By default when you install Grafana with Prometheus Operator, you should get some dashboards by default. These dashboards monitor your control plane components and the resources like pods, network usage in your cluster. One such dashboard is Compute Resources / Node (Pods).
Let us now kill the Prometheus Pods, to verify if the metrics for the past 4 days are still shown. Before we do that let us now verify the metrics for the past 5 minutes. We can see the metrics for the past five minutes too.
I will now turn off my Kubernetes cluster ( The VM on which the Kubernetes Cluster is hosted ) and return after 5 minutes. When I turn on the VM all the pods will also be restarted (rescheduled)by default.
I am back. I will now turn on my Kubernetes cluster to verify the metrics for the past 30 minutes.
But what happened to the metrics when the pod was restarted? Exactly, this is what I wanted to show. Though we have set up Thanos for HA, the TSBD blocks are pushed every 2 hours. In the meanwhile, if the Prometheus pod is restarted the data within the 2 hours frame is gone. So it is always recommended to also have a PV created for the Prometheus itself. Let us now upgrade the helm chart, but now let us also add the persistent volumes to our Prometheus replicas.
Once I perform a helm upgrade, I can now find my volume attached to the Pod.
helm upgrade -i prom-thaons prometheus-community/kube-prometheus-stack -f prom-operator.yaml
Let me now restart the Prometheus pods.
Let us now check our GCS for the blocks stored there.

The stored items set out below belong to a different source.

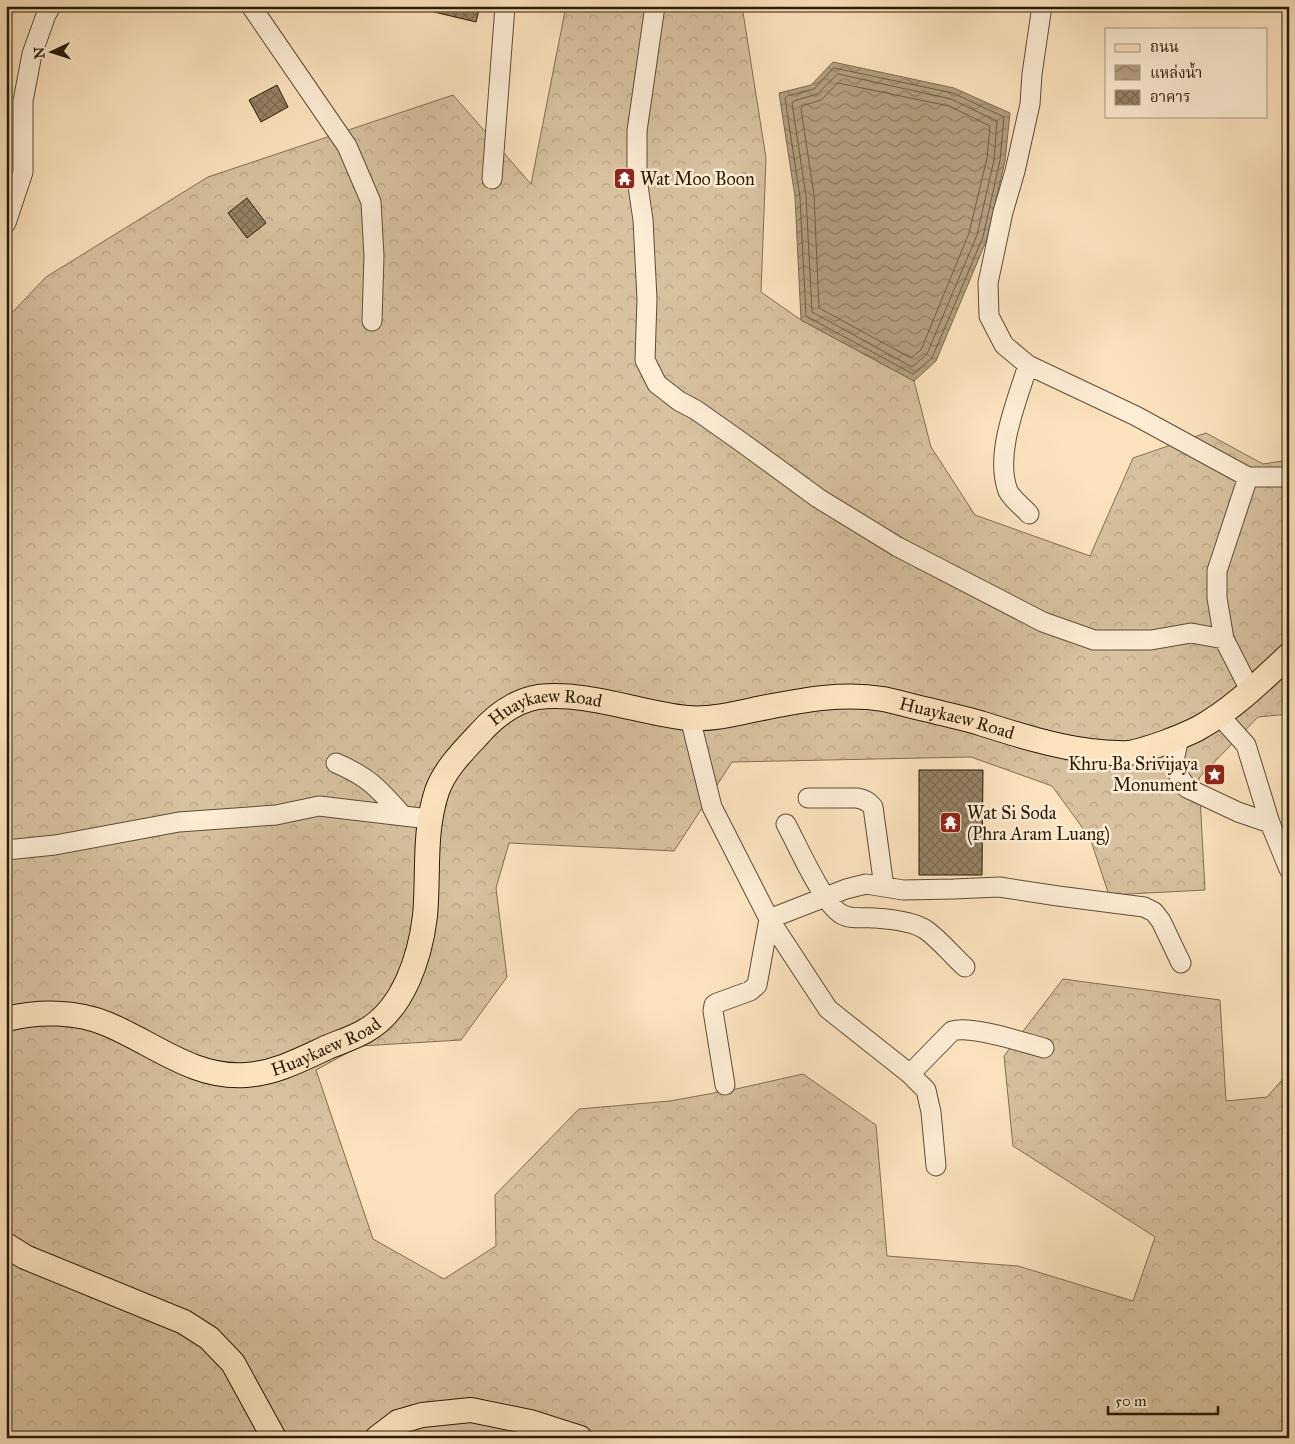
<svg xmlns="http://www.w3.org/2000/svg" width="1295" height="1444" font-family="'IM FELL Great Primer','Noto Serif Thai',serif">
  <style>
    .forest { fill: url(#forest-crowns); stroke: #806e53 }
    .water { fill: url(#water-waves); stroke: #7c6a50 }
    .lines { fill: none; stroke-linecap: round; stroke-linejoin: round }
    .shore { stroke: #6e5d44; stroke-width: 1 }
    .building { fill: url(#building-cross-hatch); stroke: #291b07 }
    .minor-casing { stroke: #5e4d35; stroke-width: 21 }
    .major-casing { stroke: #291b07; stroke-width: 26 }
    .minor { stroke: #fdedd5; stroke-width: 19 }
    .major { stroke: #fce3be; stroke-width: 24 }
    .labels { text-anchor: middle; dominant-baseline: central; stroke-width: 5; stroke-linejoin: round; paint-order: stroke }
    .poi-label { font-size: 18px; fill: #291b07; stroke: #fdedd5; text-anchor: start }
    .street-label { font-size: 18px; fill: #291b07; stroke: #fdedd5 }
  </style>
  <defs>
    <pattern id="forest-crowns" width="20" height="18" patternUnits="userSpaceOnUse" patternTransform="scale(1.25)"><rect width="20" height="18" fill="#d8c19f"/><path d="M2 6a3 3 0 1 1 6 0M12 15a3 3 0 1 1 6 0" fill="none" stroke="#b9a587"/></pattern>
    <pattern id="water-waves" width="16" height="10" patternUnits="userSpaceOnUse" patternTransform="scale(1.25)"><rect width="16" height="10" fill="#b49f80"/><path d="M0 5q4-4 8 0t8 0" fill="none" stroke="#928167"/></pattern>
    <pattern id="building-cross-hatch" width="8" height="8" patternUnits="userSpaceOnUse" patternTransform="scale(1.25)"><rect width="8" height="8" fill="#978366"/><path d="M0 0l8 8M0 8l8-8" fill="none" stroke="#7b6a52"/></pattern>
  </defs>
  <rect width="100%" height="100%" fill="#fce3be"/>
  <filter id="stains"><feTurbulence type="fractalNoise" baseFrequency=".004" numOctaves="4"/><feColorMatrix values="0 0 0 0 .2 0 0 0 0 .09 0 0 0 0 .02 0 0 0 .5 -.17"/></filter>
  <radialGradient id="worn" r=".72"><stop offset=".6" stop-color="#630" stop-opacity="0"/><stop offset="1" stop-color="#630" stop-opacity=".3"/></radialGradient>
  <!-- forest -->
  <path class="forest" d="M566,6H742L766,158L761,292L801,320L914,381L931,447L975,515L1090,556L1133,458L1206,433L1263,464L1289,460V714L1258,717L1199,778L1205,890L1109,895L1090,838L1052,786L971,757L732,762L674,851L509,843L496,888L507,977L461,1040L360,1046L316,1070L373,1239L444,1279L496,1246L495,1195L579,1109L670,1101L736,1089L803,1074L876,1125L887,1256L1018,1266L1133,1301L1155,1237L1013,1146L1004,1056L1063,979L1220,1000L1226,1101L1267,1097L1289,1072V1438H6V319L46,277L208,177L453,95L531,184Z"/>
  <!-- water -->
  <path class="water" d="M833,62L954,88L1010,113L1005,161L987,239L936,361L914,381L801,320L795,197L779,93L811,85Z"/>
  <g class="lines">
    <!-- shore -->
    <path class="shore" d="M834,68L953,93L1004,117L1000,160L983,237L932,358L913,374L806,316L800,197L785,98L787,96L814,89Z
      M838,74L951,99L997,121L994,160L977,235L927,354L912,367L812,312L806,196L792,103L794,101L817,94Z
      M838,83L949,106L990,126L987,158L969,233L921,350L911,358L819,308L814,195L801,109L802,106L821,100Z"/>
  </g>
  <!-- building -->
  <path class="building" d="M430,6H480L476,22L430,11Z
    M277,85L288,107L261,122L249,100Z
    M247,198L266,223L247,238L228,213Z
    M919,770H983L982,875H919Z"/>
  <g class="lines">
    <defs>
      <path id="minor" d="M251,6L347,146L371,202L374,256L372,321
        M655,6L637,131V179L643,220L647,299L645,360L657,384L679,401L696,410L740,441L818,498L898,547L1043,622L1094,640H1151L1191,633L1224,639
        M1042,6L1032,74L1030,104L1015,171L1003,212L988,283L989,316L1004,345L1028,365L1136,416L1248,477H1289
        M492,179L505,6
        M6,223L23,172V101L32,54L46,15L51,6
        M1028,365C1017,401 994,454 1008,491C1012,499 1023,507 1029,514
        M1248,477L1217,571V598L1224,639L1250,690
        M1219,715L1246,745L1270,823L1289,869
        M690,718L712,807L769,919L828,1009L910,1074L926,1090L931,1112L936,1166
        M1179,737L1175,756V766L1180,778L1187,788L1238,812L1270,823
        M336,763C369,777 379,789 403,816
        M808,798H857C864,799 869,802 873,807L884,887
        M786,824C798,846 822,902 841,914C851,920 864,917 875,918C890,919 913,921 926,930C940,940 952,955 965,967
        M6,850L55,845L179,822L276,815L319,806L429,819
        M910,1074L952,1031C971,1025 1022,1042 1044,1048
        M725,1085L713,1011L714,1005L717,1003L750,991L757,985L769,919L846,889L866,884L903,890L954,889L999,887L1058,896L1144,907L1154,912L1161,921L1181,963"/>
      <g id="major">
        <path id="s1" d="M6,1019C39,1011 76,1011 107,1024C153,1043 194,1079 246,1075C276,1073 302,1059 328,1047C340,1042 353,1038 365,1031C403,1010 420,958 425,916C429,873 423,834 437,791C445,769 463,751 479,734C494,717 515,701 538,697C586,691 640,713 687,718C710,720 735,714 757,709C799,701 840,692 883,699C898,702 914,707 929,710C947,715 965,718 983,724C1018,735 1053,746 1090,751C1102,752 1117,754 1129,753C1147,750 1181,737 1197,729C1231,711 1261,681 1289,655"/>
        <path d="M6,1245L25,1257L184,1322L209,1338L233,1363L274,1438"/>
        <path d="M377,1438L398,1422L422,1415L471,1410L530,1422L580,1438"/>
      </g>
    </defs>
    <!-- minor casing -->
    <use href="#minor" class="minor-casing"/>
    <!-- major casing -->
    <use href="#major" class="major-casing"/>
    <!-- minor -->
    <use href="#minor" class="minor"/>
    <!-- major -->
    <use href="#major" class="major"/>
  </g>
  <!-- icons -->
  <defs>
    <symbol id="temple-square" viewBox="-11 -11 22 22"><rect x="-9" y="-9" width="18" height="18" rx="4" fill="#8f2418" stroke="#fdedd5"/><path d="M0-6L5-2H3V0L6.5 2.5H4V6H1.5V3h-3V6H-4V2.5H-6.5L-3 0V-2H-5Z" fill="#fff"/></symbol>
    <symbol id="sight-square" viewBox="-11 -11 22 22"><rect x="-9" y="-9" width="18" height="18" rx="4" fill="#8f2418" stroke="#fdedd5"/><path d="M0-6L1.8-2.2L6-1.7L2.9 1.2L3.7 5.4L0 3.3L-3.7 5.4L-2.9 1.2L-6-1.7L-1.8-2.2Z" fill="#fff"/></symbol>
  </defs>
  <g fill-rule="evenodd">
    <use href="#temple-square" x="612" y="166" width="25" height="25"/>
    <use href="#sight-square" x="1202" y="762" width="25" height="25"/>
    <use href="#temple-square" x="938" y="810" width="25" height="25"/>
  </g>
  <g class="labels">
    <!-- poi labels -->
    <g class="poi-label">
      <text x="640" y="179">Wat Moo Boon</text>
      <text x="1198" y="764" text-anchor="end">Khru Ba Srivijaya<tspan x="1198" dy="21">Monument</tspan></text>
      <text x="967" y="813">Wat Si Soda<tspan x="967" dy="21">(Phra Aram Luang)</tspan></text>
    </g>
    <!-- street labels -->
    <g class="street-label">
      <text stroke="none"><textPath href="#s1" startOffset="788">Huaykaew Road</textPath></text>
      <text stroke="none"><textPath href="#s1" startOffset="1208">Huaykaew Road</textPath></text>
      <text stroke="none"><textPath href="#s1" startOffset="338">Huaykaew Road</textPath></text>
    </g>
  </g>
  <!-- margin -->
  <rect width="1295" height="1444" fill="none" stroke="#fce3be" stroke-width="25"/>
  <rect x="8" y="8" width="1280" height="1429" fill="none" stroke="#291b07" stroke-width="2.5"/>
  <rect x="12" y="12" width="1270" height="1419" fill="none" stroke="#291b07"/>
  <!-- legend -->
  <rect x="1105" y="28" width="162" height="90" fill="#fdedd5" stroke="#a89983"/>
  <rect x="1115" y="44" width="25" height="8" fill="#fce3be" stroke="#a89983"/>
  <text x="1150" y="52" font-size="15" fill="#291b07">ถนน</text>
  <rect x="1115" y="65" width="25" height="15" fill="url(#water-waves)" stroke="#a89983"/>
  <text x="1150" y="78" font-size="15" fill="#291b07">แหล่งน้ำ</text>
  <rect x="1115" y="90" width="25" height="15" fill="url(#building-cross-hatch)" stroke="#a89983"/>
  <text x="1150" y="102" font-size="15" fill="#291b07">อาคาร</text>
  <!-- north arrow -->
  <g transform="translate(52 52) rotate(266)" stroke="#fdedd5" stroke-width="4" paint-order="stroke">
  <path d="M0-4L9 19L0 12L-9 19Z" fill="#291b07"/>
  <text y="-8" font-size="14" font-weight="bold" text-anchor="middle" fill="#291b07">N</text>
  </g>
  <!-- scale -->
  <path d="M1108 1406v8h110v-8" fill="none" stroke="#291b07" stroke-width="2.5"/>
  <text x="1115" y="1406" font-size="15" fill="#291b07" stroke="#fdedd5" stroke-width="4" paint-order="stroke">50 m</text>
  <rect width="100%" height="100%" filter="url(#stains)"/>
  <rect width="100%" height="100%" fill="url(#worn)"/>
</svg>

We can also utilize the bucketweb tool installed as a part of Thanos installation to inspect bucket blocks from a Web UI.
kubectl port-forward svc/thanos-bucketweb 8080:8080 — address=0.0.0.0
GKE Workload Identity
Thus, with the help of Thanos and Prometheus, one can set up a HA metrics aggregation solution. While there are many other installation methods to install Thanos, exploring them would also help you understand how to configure each of the components. Initially, I had a hard time understanding each and every component of Thanos. But exploring each of the components individually has given me greater insights into Thanos. Feel free to share your experiences with Thanos in the comments section.